CT-MRI pelvic deformable registration via deep learning

2021 
An accurate and robust image registration of computed tomography (CT) and magnetic resonance imaging (MRI) plays an important role in establishing a desired radiation treatment plan. Traditional image similarity measures such as cross-correlation, mean absolute error, mean squared error have very limited success in multi modal MRI-CT image registration. In this study, we propose a deformable registration method based on unsupervised deep neural networks to register MRI and CT for pelvic patients. No ground truth deformation vector field (DVF) is needed during training.

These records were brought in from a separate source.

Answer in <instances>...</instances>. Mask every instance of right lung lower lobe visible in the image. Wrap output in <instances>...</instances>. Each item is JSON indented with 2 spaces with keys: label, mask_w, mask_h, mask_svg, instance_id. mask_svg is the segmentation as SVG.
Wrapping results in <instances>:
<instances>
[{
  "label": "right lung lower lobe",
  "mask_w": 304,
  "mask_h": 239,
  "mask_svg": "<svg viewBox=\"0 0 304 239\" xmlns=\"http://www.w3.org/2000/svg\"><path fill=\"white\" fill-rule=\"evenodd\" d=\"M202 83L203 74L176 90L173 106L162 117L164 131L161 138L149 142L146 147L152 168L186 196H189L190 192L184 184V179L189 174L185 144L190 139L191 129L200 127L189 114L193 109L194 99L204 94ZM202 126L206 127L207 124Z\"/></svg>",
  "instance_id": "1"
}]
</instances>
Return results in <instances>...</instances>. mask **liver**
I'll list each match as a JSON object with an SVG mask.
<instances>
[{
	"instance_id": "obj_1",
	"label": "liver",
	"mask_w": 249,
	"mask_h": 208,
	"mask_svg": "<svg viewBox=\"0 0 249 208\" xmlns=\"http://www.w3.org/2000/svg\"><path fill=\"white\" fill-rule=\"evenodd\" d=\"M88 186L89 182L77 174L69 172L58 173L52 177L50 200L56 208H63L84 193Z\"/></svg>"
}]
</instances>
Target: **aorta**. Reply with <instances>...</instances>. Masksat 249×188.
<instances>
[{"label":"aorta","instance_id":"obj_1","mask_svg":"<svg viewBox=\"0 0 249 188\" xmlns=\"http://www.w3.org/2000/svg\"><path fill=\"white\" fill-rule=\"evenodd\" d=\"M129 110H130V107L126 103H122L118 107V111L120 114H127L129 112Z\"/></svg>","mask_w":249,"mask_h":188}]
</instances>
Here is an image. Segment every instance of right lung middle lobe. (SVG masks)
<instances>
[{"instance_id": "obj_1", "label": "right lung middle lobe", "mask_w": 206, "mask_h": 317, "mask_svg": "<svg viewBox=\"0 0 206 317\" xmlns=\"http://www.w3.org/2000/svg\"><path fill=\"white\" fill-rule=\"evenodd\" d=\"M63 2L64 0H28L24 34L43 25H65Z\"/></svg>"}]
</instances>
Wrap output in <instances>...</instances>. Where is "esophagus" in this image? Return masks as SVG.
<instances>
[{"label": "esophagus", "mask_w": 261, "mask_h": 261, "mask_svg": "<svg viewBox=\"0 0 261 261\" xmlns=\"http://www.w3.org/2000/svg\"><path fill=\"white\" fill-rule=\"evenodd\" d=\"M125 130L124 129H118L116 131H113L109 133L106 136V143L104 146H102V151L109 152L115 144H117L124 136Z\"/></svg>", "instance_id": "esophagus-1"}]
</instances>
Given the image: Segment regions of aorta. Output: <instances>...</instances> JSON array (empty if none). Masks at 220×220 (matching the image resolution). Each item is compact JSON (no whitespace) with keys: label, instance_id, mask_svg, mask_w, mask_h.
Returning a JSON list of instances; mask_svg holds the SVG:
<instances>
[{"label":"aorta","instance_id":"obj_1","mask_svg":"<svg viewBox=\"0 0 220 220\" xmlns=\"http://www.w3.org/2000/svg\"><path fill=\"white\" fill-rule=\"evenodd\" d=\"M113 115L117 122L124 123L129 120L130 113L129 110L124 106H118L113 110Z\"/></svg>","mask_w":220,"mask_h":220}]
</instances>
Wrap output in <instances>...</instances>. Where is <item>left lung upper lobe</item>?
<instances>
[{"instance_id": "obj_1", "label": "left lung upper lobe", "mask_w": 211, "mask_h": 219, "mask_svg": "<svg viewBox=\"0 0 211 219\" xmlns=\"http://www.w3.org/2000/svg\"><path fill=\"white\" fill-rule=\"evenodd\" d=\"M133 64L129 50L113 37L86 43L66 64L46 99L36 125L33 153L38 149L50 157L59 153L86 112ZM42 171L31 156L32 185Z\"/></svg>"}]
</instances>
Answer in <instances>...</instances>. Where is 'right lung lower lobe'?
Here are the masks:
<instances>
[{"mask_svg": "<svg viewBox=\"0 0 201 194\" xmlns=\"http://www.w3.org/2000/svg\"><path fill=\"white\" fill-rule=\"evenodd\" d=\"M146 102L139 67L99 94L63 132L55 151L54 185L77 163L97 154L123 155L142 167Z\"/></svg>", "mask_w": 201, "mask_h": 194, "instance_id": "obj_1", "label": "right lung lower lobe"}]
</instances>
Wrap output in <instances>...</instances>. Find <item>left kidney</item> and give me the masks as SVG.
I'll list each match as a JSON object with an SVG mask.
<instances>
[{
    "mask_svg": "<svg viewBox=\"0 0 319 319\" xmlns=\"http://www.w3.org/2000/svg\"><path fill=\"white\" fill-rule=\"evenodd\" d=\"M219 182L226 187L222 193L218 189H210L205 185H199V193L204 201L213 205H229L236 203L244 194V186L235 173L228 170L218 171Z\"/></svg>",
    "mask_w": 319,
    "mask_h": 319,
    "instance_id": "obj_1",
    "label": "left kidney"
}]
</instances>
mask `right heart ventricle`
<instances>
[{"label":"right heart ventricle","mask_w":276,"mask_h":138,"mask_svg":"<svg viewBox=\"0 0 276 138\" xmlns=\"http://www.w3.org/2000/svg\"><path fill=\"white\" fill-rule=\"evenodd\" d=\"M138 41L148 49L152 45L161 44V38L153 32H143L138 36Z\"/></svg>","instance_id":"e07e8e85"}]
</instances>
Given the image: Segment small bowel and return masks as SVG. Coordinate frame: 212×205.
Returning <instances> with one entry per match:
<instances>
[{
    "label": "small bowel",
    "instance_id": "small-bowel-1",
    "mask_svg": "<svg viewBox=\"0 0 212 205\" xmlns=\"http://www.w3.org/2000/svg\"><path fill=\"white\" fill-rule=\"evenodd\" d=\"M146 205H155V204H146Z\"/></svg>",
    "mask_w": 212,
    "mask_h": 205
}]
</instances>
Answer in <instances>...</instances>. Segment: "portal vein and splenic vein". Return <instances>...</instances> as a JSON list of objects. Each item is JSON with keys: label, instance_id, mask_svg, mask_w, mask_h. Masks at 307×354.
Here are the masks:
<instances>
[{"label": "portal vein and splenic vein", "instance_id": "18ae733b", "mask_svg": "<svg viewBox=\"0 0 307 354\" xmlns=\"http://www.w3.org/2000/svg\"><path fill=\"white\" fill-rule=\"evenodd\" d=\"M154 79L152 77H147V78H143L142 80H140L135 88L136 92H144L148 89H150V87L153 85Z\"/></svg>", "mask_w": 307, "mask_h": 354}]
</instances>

A cross-modality image similarity loss, called as self-correlation descriptor, is used as loss function to learn the trainable parameters in deep neural networks. After training, for a new patient’s CT and MRI, the deformed MRI is obtained via first feeding the MRI and CT into the deep neural networks to derive the DVF, then deformed via spatial transformation on MRI and DVF. We evaluated our method by retrospectively revisiting 25 patients with MRI and CT acquired at pelvic region. Target registration error (TRE) was used to quantify the performance of the proposed method. The average TRE of the proposed method is 2.23±1.11 mm. It demonstrates the great potential of the proposed method in performing accurate image registration that can facilitate multimodality imaging treatment planning workflow in prostate cancer radiotherapy.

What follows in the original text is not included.